Task to complete — In the copy, include no images. Reproduce the entries exactly.

-------------------------

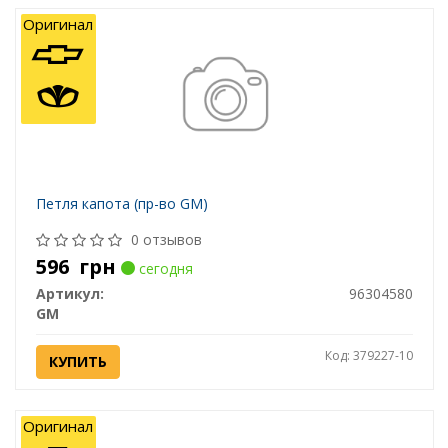
Оригинал
Петля капота (пр-во GM)
0 отзывов
596
грн
сегодня
Артикул:
96304580
GM
Код: 379227-10
КУПИТЬ
Оригинал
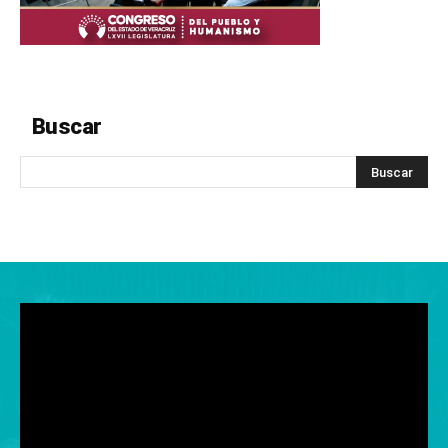
Buscar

-------------------------

Finished exercise —
Оригинал
Петля капота (пр-во GM)
0 отзывов
596
грн
сегодня
Артикул:
96304580
GM
Код: 379227-10
КУПИТЬ
Оригинал
Buscar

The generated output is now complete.